When SpongeBob SquarePants Was Just a Sketch on a Beach in Baja

Evenings around the campfire in southern Baja, we’d play music, read from manuscripts, tell stories, and talk about what was next in our lives, or what we hoped would come next.

Photograph by Anacleto Rapping / Los Angeles Times / Getty

Photograph by Anacleto Rapping / Los Angeles Times / Getty

It was that kind of trip in February of 1994—a group of seven friends of various ages, including my wife, Idoline, and our baby girl, travelling and camping in four vehicles, a month-long vanishing act into the wild to check in with each other and ourselves. The expedition leaders were Chris and Jay Speakman. They’d explored Baja in the nineteen-seventies before spending a decade as commercial lobster fishermen in the Cranberry Islands, off the coast of Maine. I was in between journalism jobs, and my wife and I were in the thick of raising our year-old daughter. Our friend Stephen Hillenburg had driven down from Los Angeles. His hours not surfing were spent sketching in a little pad he carried with him—shells, sea life, shipwrecks in the distance. And he would beachcomb, collecting bits of rope and buoys, and extricating desiccated sea life from the scum line. An unassuming marine biologist with a generous smile who never missed a chance to catch some waves, he’d studied animation at CalArts as a grad student, and was on a break from his job at Nickelodeon.

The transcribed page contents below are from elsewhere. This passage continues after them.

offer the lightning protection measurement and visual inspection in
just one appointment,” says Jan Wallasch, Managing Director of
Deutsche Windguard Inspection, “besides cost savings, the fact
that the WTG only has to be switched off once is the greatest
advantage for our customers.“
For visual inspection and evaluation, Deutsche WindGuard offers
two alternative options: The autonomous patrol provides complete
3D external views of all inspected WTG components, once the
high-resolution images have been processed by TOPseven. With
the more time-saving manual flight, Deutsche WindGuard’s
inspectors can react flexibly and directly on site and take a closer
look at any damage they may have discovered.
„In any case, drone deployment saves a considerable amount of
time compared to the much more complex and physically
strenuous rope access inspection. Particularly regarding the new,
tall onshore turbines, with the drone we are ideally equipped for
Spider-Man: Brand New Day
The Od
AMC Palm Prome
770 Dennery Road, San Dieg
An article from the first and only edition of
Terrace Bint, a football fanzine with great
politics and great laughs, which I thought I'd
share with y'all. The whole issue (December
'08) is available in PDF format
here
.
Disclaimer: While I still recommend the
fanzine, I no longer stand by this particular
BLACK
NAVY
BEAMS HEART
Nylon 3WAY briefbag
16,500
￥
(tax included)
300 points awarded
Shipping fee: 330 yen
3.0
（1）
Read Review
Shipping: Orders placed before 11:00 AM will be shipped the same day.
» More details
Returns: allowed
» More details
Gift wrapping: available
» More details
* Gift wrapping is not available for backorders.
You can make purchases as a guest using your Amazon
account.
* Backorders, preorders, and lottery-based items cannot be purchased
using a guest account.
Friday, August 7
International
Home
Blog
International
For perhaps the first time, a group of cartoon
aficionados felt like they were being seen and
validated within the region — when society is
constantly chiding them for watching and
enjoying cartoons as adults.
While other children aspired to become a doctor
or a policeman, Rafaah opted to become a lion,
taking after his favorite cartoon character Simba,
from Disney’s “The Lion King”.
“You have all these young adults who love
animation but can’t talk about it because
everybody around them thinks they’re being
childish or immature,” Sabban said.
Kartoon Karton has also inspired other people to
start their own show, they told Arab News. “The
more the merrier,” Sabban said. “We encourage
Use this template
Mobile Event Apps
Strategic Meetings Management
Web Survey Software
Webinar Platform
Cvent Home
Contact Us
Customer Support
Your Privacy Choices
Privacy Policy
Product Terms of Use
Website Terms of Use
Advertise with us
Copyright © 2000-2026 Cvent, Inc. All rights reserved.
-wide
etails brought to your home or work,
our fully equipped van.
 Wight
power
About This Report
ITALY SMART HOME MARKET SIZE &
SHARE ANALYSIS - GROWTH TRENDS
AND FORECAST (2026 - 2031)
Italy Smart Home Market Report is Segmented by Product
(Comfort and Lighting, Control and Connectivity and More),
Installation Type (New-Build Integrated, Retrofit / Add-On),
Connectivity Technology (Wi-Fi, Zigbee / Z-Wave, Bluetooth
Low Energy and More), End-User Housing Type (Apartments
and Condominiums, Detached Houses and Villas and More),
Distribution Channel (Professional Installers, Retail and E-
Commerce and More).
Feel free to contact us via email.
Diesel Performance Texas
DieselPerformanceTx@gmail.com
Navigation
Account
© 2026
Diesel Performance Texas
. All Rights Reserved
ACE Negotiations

 We surfed and fished and camped from Ensenada to Todos Santos, east around Baja’s southern tip into the Sea of Cortez. The winds howled hard offshore for almost the entire month, but the Pacific kept its end of the bargain, sending solid waves almost every day. Some evenings Steve would play the guitar, and Jay would accompany him on harmonica. One night at our campsite, Steve produced a sketchbook of ideas for a cartoon he wanted to create. We passed it around, a collection of dozens of drawings of a square kitchen sponge in shorts and a funny hat, and a variety of other sea-creature caricatures. He explained that his cartoon would take place entirely in a single tidepool, a tiny undersea universe. The sponge would be the lead character.

“A sponge?” one of us remarked, incredulous.